__Work instructions__. Write out, exactly as they stand, the line containing "RELATED SERVICES" and all subsequent lines up to and including the final line of the records.
───── Source data
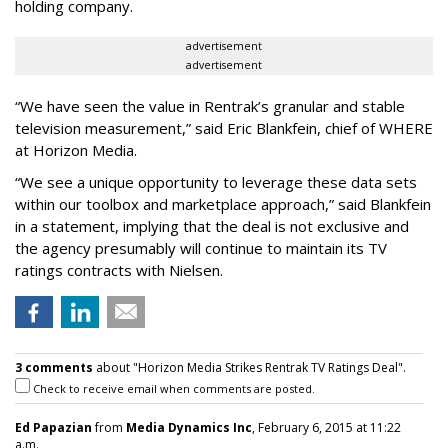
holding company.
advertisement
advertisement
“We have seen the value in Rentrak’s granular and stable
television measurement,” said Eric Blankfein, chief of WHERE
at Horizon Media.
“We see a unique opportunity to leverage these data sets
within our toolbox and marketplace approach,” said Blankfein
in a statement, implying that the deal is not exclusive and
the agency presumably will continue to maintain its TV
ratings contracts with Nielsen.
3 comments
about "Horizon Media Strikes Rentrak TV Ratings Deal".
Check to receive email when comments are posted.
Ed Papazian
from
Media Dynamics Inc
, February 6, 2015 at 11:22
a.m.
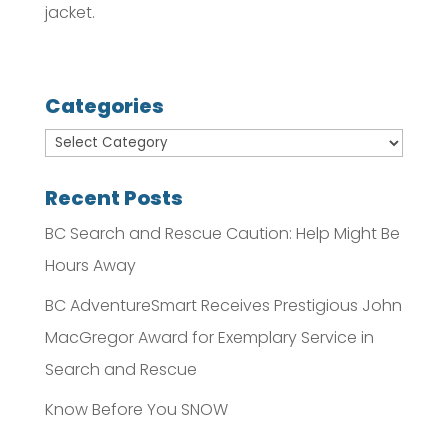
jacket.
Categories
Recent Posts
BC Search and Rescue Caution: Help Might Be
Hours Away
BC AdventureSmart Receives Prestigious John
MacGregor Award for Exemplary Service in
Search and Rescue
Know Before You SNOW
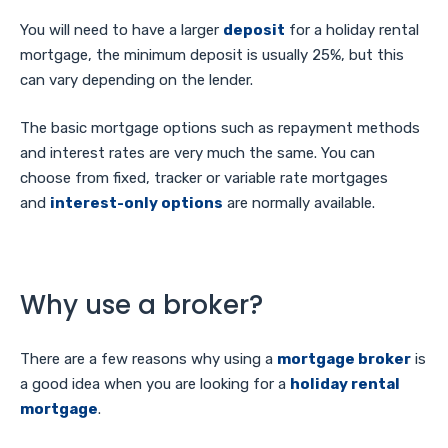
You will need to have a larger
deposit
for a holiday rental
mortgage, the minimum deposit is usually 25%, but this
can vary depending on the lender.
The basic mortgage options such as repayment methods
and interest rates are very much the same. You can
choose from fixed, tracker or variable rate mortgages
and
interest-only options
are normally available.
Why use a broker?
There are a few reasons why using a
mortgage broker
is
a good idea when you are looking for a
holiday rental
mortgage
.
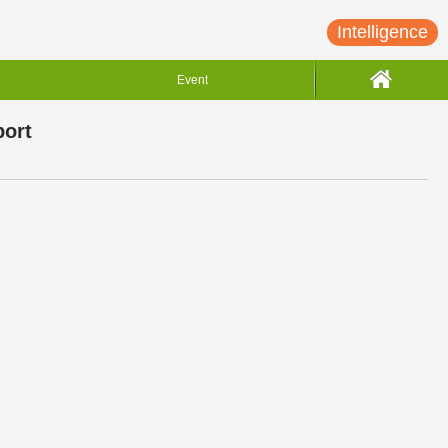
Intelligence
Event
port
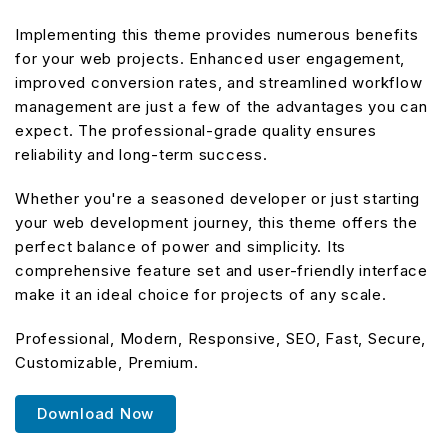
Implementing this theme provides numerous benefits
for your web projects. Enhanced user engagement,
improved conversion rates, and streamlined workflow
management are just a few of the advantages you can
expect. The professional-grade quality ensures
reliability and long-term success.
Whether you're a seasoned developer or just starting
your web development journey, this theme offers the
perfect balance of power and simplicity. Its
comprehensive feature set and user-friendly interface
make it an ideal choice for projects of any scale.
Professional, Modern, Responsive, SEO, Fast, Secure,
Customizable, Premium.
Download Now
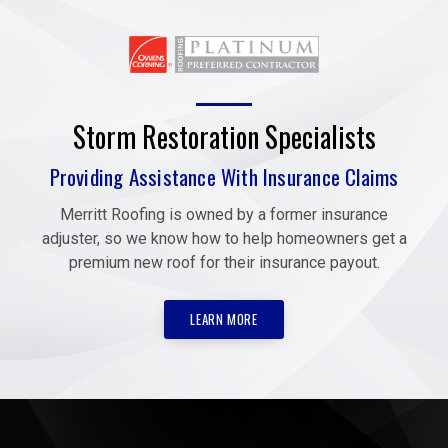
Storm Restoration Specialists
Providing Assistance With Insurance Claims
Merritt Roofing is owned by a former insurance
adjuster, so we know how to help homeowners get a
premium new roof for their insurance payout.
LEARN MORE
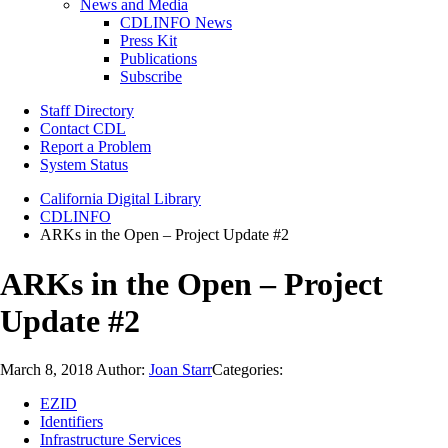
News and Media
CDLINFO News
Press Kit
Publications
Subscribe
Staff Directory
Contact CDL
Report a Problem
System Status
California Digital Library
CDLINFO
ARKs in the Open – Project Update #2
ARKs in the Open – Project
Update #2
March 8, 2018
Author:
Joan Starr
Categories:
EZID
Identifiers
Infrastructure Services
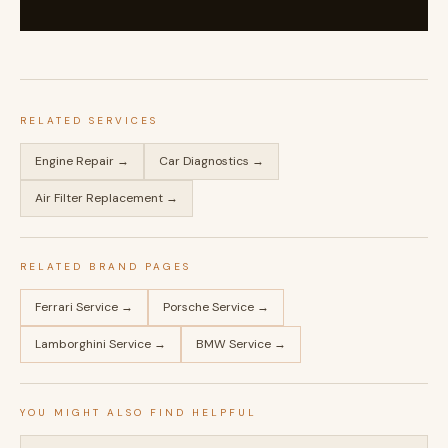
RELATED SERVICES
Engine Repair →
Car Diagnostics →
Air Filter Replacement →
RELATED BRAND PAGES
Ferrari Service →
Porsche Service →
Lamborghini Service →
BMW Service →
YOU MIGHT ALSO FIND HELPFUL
──────────
__Response box__.
RELATED SERVICES
Engine Repair →
Car Diagnostics →
Air Filter Replacement →
RELATED BRAND PAGES
Ferrari Service →
Porsche Service →
Lamborghini Service →
BMW Service →
YOU MIGHT ALSO FIND HELPFUL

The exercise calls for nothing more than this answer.